Agro-industrialisation, tourism and mineral devt to expand Uganda’s economy

KAMPALA, June 14, 2024 – Uganda’s growth strategy for the 2024/2025 financial year is anchored on agro-industrialisation, tourism development, mineral development including oil and gas, and technology and innovation, the Minister of Finance, Planning and Economic Development, Matia Kasaija has said.

“These are the anchors that are going to propel Uganda to a US$ 500 billion economy in the next one-and-a-half decades,” said Kasaija while delivering the budget speech during a plenary sitting of Parliament presided over by Speaker, Anita Among, at Kololo Ceremonial grounds on Thursday.

Kasaija explained that to achieve a US$500bln economy, government must among others, double the size of the growth domestic product[GDP] every five years and raise per capita GDP six-fold from the current US$1,146 to about US$7,000 in the financial year 2039/2040.

Another strategy, according to Kasaija is doubling the level of savings in the economy from 20 percent of GDP to 40 percent in the year 2040, as well as raising the share of exports in GDP from 12 percent in 2022 to 50 percent.

The minister however said that the growth prospects face some risks that will need to be mitigated.

“These include; climate change affecting agricultural production and infrastructure, regional and global geopolitical tensions, high interest rates which constrain access to affordable debt and fluctuations in global commodity prices,” said Kasaija.

To minismise the effects of these risks, Kasaija said that government is implementing climate change adaptation measures, exploring cheaper sources of financing including climate finance and ensuring frugality in government expenditure.

Kasaija also outlined priority areas in support of the anchor sectors to drive rapid growth of the economy which include; investing in the citizenry through education, health and water, sanitation and hygiene, which have been allocated Shs 10.204trn in the coming financial year.

Other areas are peace and security which has been allocated Shs 9.107trn, and maintenance of roads as well as rehabilitation of the metre gauge railway and construction of the standard gauge railway, allocated Shs 4.989 trillion.

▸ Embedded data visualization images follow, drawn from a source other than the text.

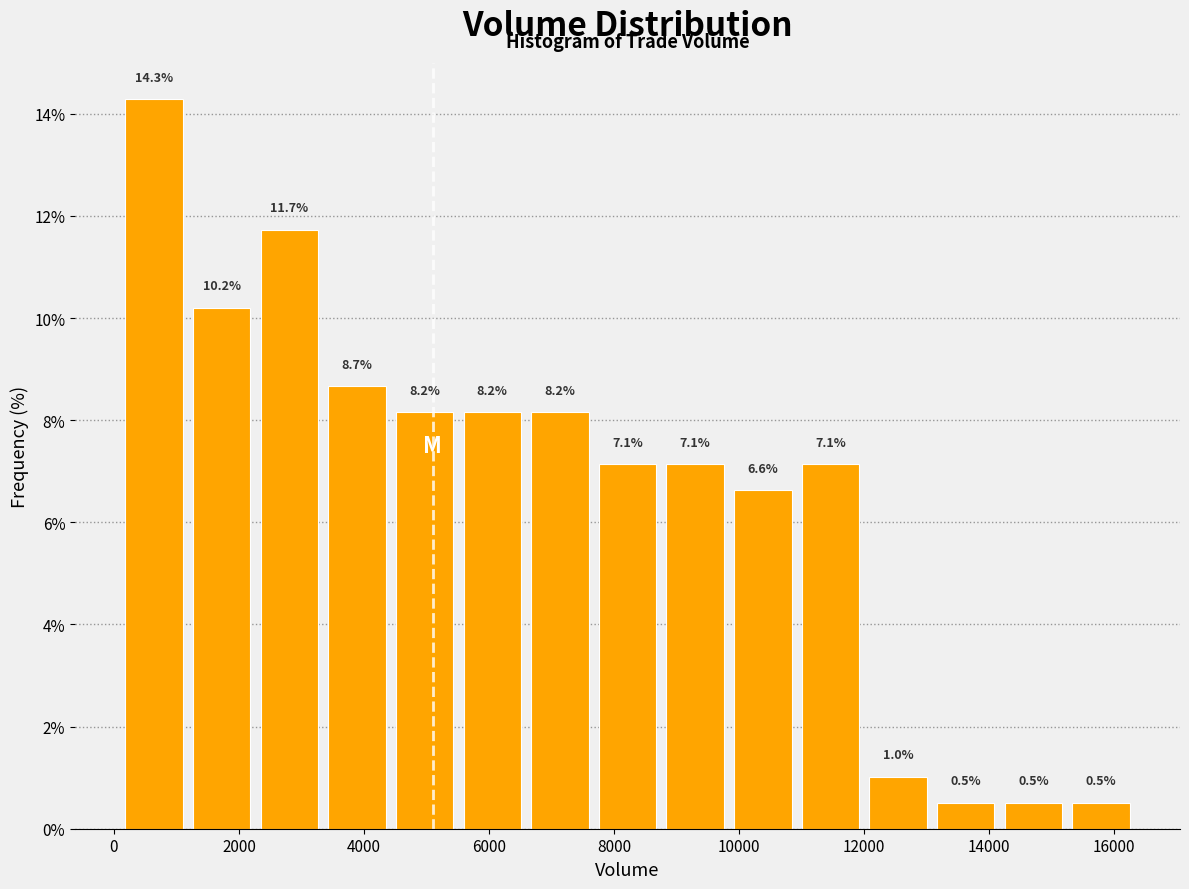

Reading left to right, list every bar in this chart as the range it spans on the x-axis followed by its height. The bar edges are not printed on the chart, so give them approximately, as read against the axis.

200 to 1200: 14.3
1200 to 2200: 10.2
2200 to 3400: 11.7
3400 to 4400: 8.7
4400 to 5600: 8.2
5600 to 6600: 8.2
6600 to 7600: 8.2
7600 to 8800: 7.1
8800 to 9800: 7.1
9800 to 11000: 6.6
11000 to 12000: 7.1
12000 to 13000: 1.0
13000 to 14200: 0.5
14200 to 15200: 0.5
15200 to 16400: 0.5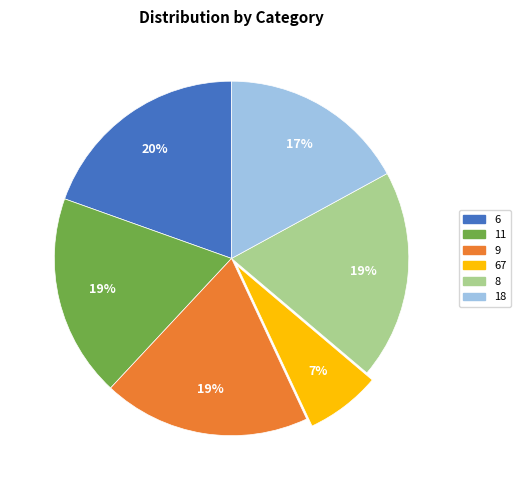

Is there any slice that represents more than half of the pie?

No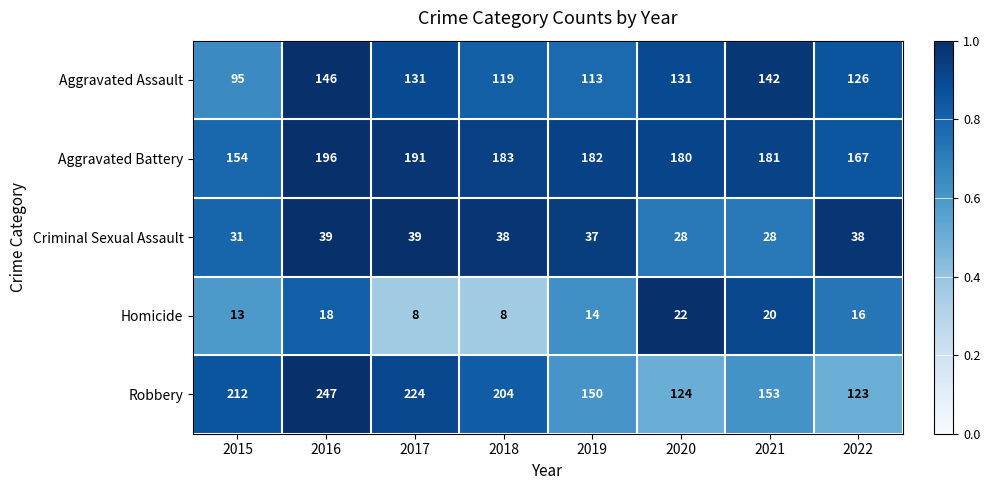

List the series in order of their peak value, lowest first.

Homicide, Criminal Sexual Assault, Aggravated Assault, Aggravated Battery, Robbery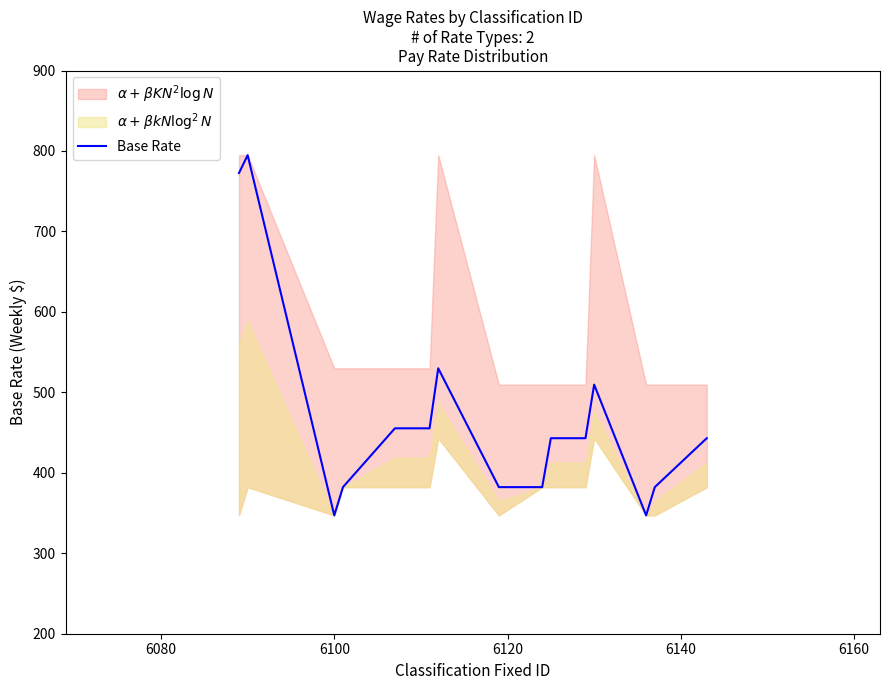

What is the highest value of the Base Rate series?

794.8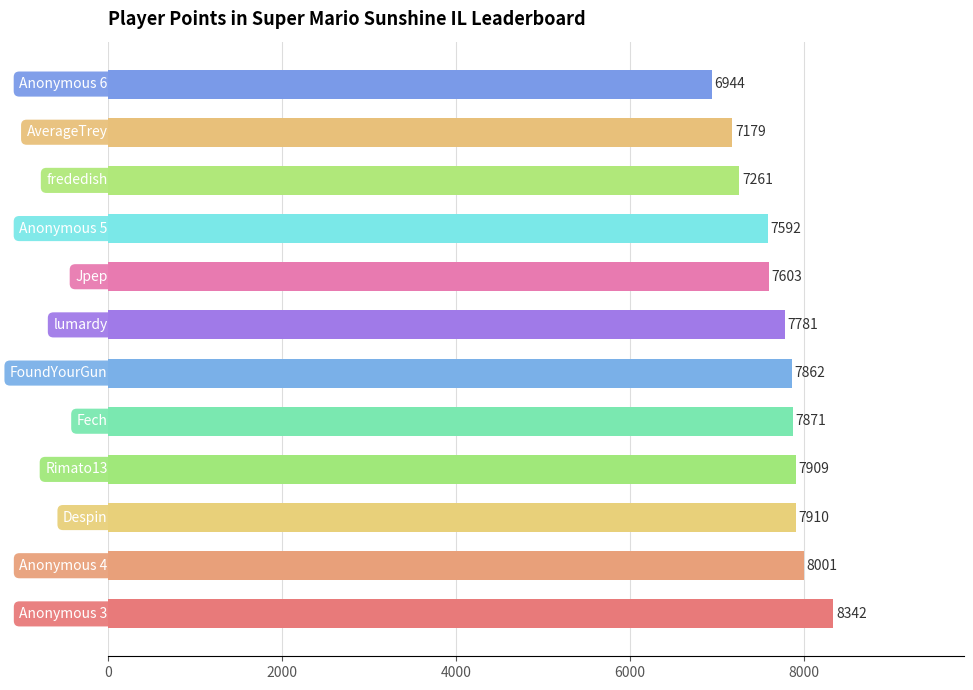

Reading bottom to top, transcribe all the data shown in this chart.

8342	8001	7910	7909	7871	7862	7781	7603	7592	7261	7179	6944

Kasaija added, “Investing in wealth creation initiatives, including commercial agriculture, value addition, the Parish Development Model, Emyooga, Agriculture Credit Facility, tourism, science based research, youth skilling, export promotion programme, and GROW project, I have allocated Shs 2.641 trillion.”

He said that the guiding principles of the Shs 72.136trn 2024/2025 budget  included strengthening domestic revenue mobilisation, strengthening public finance management to ensure accountability and frugality, and avoiding misuse of public resources; and borrowing for only strategic high impact interventions.

He reiterated that domestic revenue collection is projected at Shs 31.982trn, wherein he called for reduced reliance on borrowing and external debts.

He said that as at the end of December 2023, Uganda’s debt stood at Shs 93.38trn, out of which Shs 55.37 was external debt.

“I call upon all of you colleagues and fellow Ugandans to render Uganda Revenue Authority and other revenue-collecting institutions the necessary support to mobilise the revenue required to meet its targets for financial year 2024/2025. We must raise more revenue,” said Kasaija.

He also made a reassurance that the economy has fully recovered from various shocks that have impacted it in the past four years, saying that GDP is projected to grow by 6 percent in the 2023/2024 financial year, compared to the 5.3 percent in the 2022/2023 financial year.

“As a result of this robust growth, the size of the economy is now estimated at Shs 202 trillion, up from Shs 184.3 trillion in nominal terms,” Kasaija said.

He added that it is projected that in the next financial year, Uganda’s GDP will further expand to Shs 225.5 trillion.

According to Kasaija, this growth will be driven by among other factors; increased oil and gas activities, growth in exports supported by the increase in regional trade, intra-Africa trade and harnessing existing and new partners in the Middle East and Asia.